Now, two years later a Federal Judge has sided with the student, but mainly as the show was voluntary and not part of the formal curriculum. And the school will continue to keep an eye out for religious content.
Yes, let's order another metal detector while spending tens of thousands of tax payer dollars on lawyers to keep God out of our schools.
The Liberal education establishment is running this damned country into the ground.
New Jersey elementary school student's First Amendment rights were violated when her school district barred her from singing a religious song at an after-school talent show, a federal judge has ruled.
The parents of Olivia Turton sued the Frenchtown Elementary School District Board of Education in May 2005. Administrators in the Hunterdon County district denied the then-second-grader's request to perform "Awesome God," saying its lyrics amounted to the "musical equivalent of a spoken prayer."
U.S. District Court Judge Freda L. Wolfson issued a 26-page decision Monday calling the district's actions inappropriate, saying Olivia's song was one student's "private speech" and could not legitimately be perceived as a public school's endorsement of religion.

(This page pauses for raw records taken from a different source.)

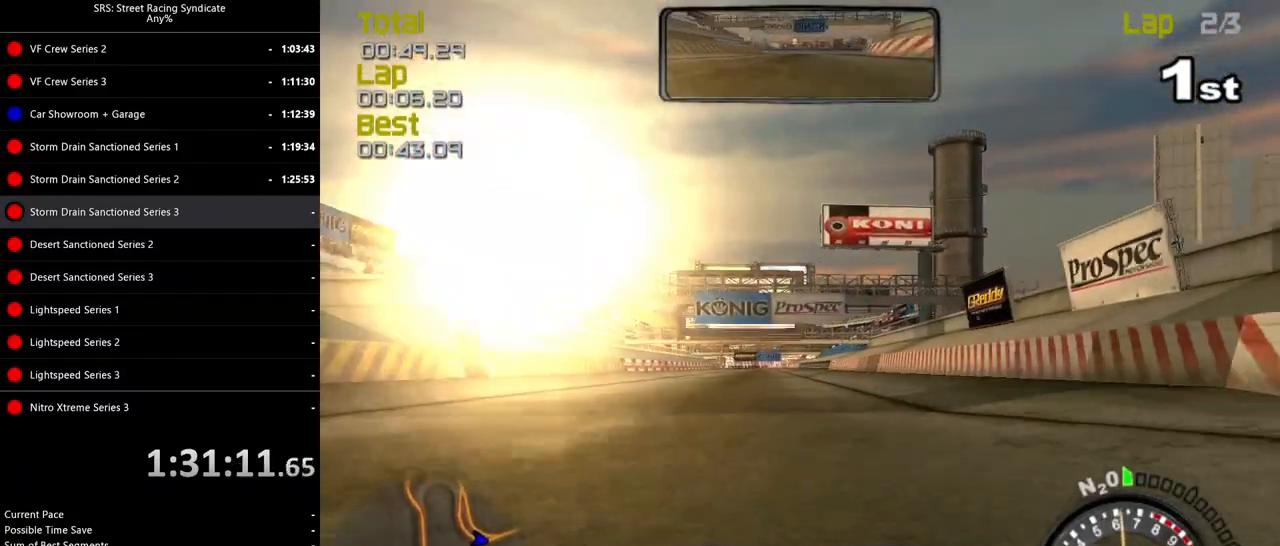
{"buttons": ["R2"], "left_stick": "center", "events": []}
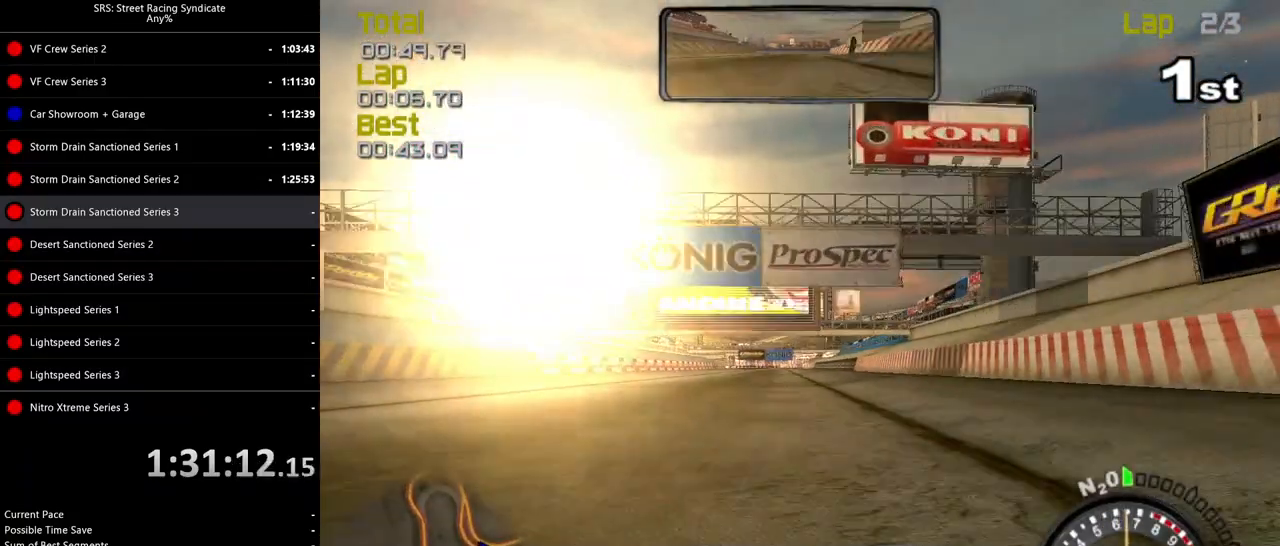
{"buttons": ["R2"], "left_stick": "center", "events": [[333, "left_stick", "left"], [433, "left_stick", "center"]]}
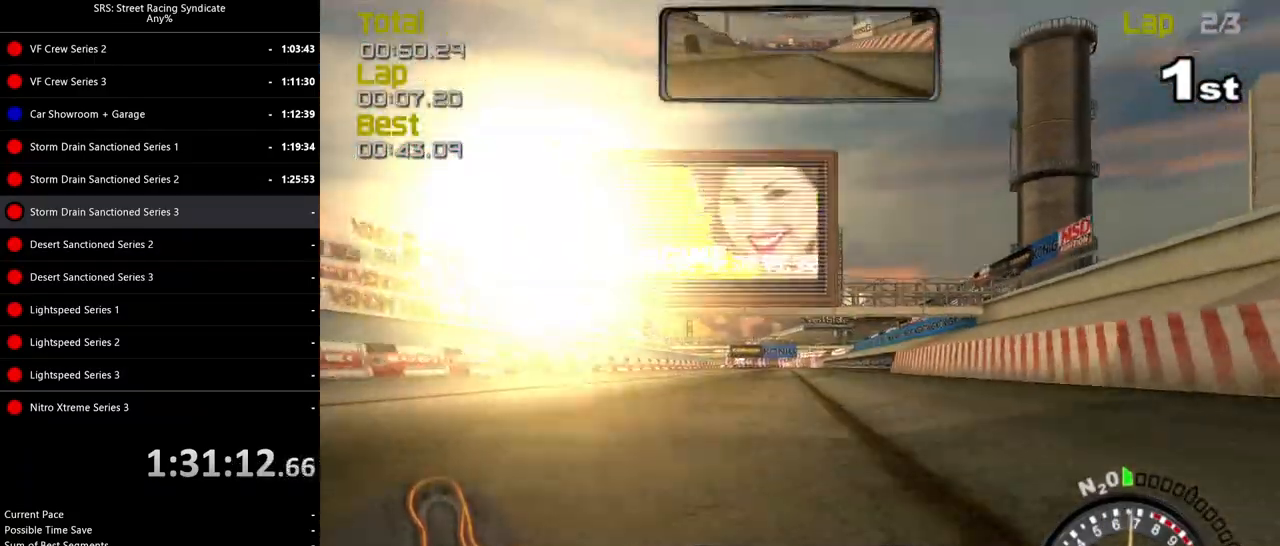
{"buttons": ["R2"], "left_stick": "center", "events": [[100, "TRIANGLE", "down"], [200, "TRIANGLE", "up"], [334, "left_stick", "left"], [434, "left_stick", "center"]]}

"We're excited for Olivia that she'll be able to sing her song," the Turtons' lawyer, Demetrios Stratis, said yesterday. "A student doesn't lose her First Amendment rights just because she walks onto school property. ...To suggest that she at 8 years old is going to proselytize to this audience is nonsense, and the court saw through that."
Olivia, now a fourth-grader, will sing "Awesome God" at the next installment of the "Frenchtown Idol" talent show in May, Stratis said.
The district does not plan to appeal the decision, Frenchtown school board President Andrew Longman said yesterday.
The case drew national attention and the backing of strange legal bedfellows: The Alliance Defense Fund, a Christian legal advo cacy group that represented the Turtons, and the American Civil Liberties Union, which intervened as a friend of the court. Both organizations praised the judge's decision yesterday but offered different interpretations of its impact.
"What the case does is provide precedent and authority to cite for school districts in New Jersey and around the country that you have to respect religious speech and treat it in the same form as all other speech," ADF attorney Jeremy Tedesco said. "It's a very clear and honestly a blunt decision that rules very clearly that religious speech can't be treated as second- class."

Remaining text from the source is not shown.